By rickyjames, Section News Posted on Wed Nov 12, 2003 at 07:40:41 AM PST
In a potentially serious blow to future lunar colonization efforts, new radar measurements of the poles of Earth's moon show no signs of water there in the permanent shade and shadow of deep craters. Such radar measurements by the Arecibo Radio Telescope in Puerto Rico had previously discovered polar ice deposits on distant Mercury, but similar signals from our Moon are absent.
Lunar ice had been suspected from indirect radiation measurements in the 1990s by NASA's Lunar Prospector orbiter. At a distance of tens of miles above the lunar poles, that spacecraft detected high levels of hydrogen. The most probable source of such hydrogen was believed at that time to be shaded water in the form of surface and sub-surface ice. Now, direct probing to a depth of twenty feet of that part of the lunar surface by radar beams has failed to confirm the earlier hypothesis of polar ice. The moon's orientation means only about 20 percent of its shadowed polar craters can be probed by Earth-based radar, but Bruce Campbell of the Smithsonian Institution's Center for Earth and Planetary Studies believes it is unlikely that large slabs of ice are hidden in the inaccessible areas.
"It certainly would have been nice to find some sort of lunar skating rink, or thick layers of ice, but it looks like it's just not there," he said.
Writing in the current issue of Nature, researchers wrote, "We find that areas of the crater floors at the poles that are in permanent shadow from the Sun, which are potential cold traps for water or other volatiles, do not give rise to strong radar echoes like those associated with thick ice deposits in the polar craters on Mercury".

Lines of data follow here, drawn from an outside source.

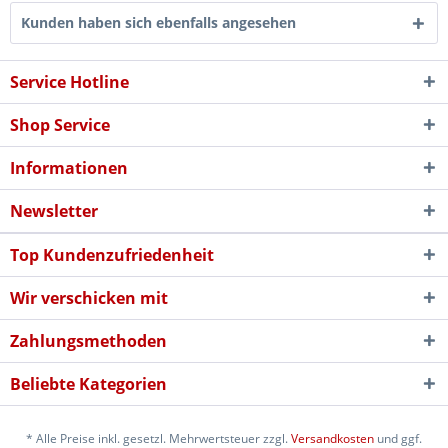
Kunden haben sich ebenfalls angesehen
Service Hotline
Shop Service
Informationen
Newsletter
Top Kundenzufriedenheit
Wir verschicken mit
Zahlungsmethoden
Beliebte Kategorien
* Alle Preise inkl. gesetzl. Mehrwertsteuer zzgl.
Versandkosten
und ggf.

The earlier radiation measurements indicative of hydrogen remain unexplained. Further radiation measurements by NASA's Lunar Prospector are not possible because the probe was deliberately crashed into the lunar surface at the end of its mission. However, ESA's SMART-1 spacecraft en route to the Moon carries an infrared spectrometer to make further radiation measurements that may shed additional insight into the current puzzle.